Fast zwanzig junge Schauspieler von verschiedenen Berliner Jugendtheatern sprechen Texte, die Altersgenossen im Gazastreifen geschrieben haben.

"Im Ganzen sterben"

Zu hören sind Zitate wie dieses: "Unser Traum ist es, einen guten Tod zu sterben und nicht ein gutes Leben zu leben", oder: "Wer wird zu meinem Begräbnis kommen?" Oder: "Ich möchte im Ganzen sterben und nicht in Hundert Stücke gerissen werden."

Es sind Monologe voller Angst und Verzweiflung, aber auch voller Träume. Sie sind entstanden nach dem Gazakrieg um die Jahreswende 2008/2009.

Unter der Überschrift "Was hat der Krieg mit dir gemacht" bieten sie erschütternde Einblicke in das tägliche Leben während des Krieges und danach.

Die Idee für die Aufführung stammt von "Ashtar", einer Nichtregierungsorganisation, die in Ramallah, Ostjerusalem und Gaza eine Schauspielausbildung anbietet und an der Entwicklung des palästinensischen Theaters arbeitet. Da die Jugendlichen den Gazastreifen nicht verlassen können, hat Ashtar über 40 Theater auf allen Kontinenten dafür gewonnen, die Texte gleichzeitig mit jungen lokalen Schauspielern zu präsentieren.

In Berlin haben Jugendliche verschiedener Jugendtheaterclubs an der Aufführung mitgewirkt. Inszeniert wurde das Stück von der Theaterregisseurin Lydia Ziemke und der Theaterpädagogin Uta Plate. Die Arbeit an dem Stück und mit den Jugendlichen sei ein großartiges Geschenk gewesen, sagt Plate.

Verschiedene Welten

Nur elf Tage lang hatten die Jugendlichen Zeit, das Stück zu proben, berichtet Regisseurin Ziemke. Zuvor aber mussten sie viel lernen über Gaza und seine Bewohner, über den Krieg und das Alltagsleben.

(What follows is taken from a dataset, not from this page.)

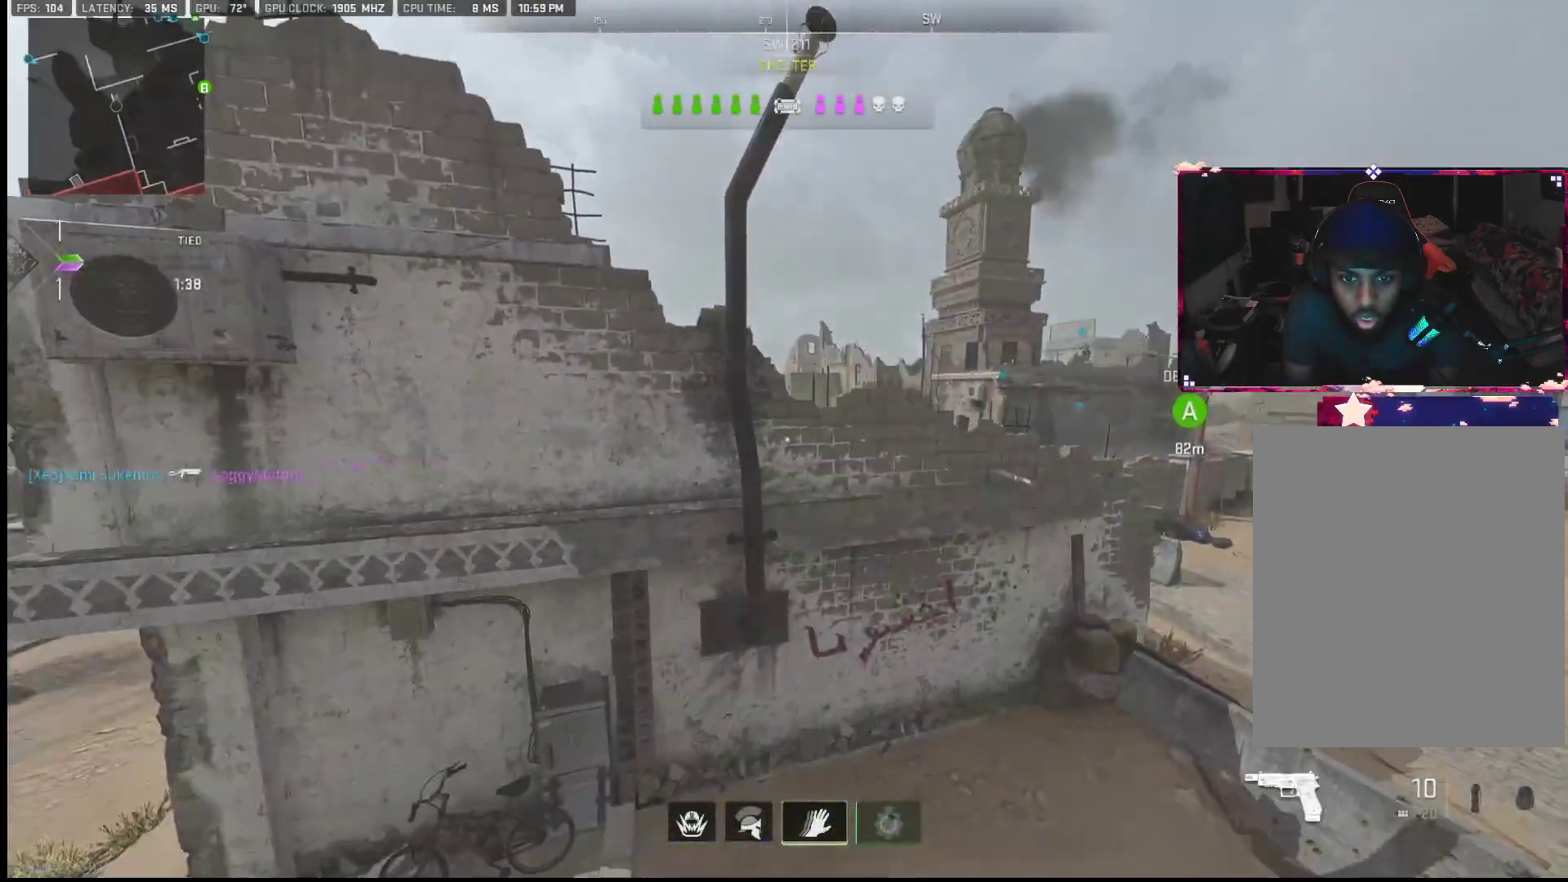
{"buttons": [], "left_stick": "center", "right_stick": "center", "events": [[83, "TRIANGLE", "up"], [83, "left_stick", "left"], [183, "right_stick", "down-right"], [217, "left_stick", "center"], [367, "right_stick", "up-right"], [433, "right_stick", "center"]]}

"Die erste große Erfahrung war: Es ist wunderbar, das tägliche Leben der Menschen kennenzulernen, Persönliches zu hören, jenseits von Politik, Staatengebilden und Mauern. Es ging um die Frage: Wie geht es unseren Altersgenossen?", erklärt Ziemke. Es sei für sie der größte Anreiz gewesen, dies herauszufinden und sich dazu in Beziehung zu setzen.

​​Zudem hätten die Jugendlichen nicht viel über die Situation in Gaza gewusst: "Das haben wir langsam in Gesprächen versucht, verständlich zu machen. Das ist natürlich alles sehr kompliziert", erinnert sich die Regisseurin.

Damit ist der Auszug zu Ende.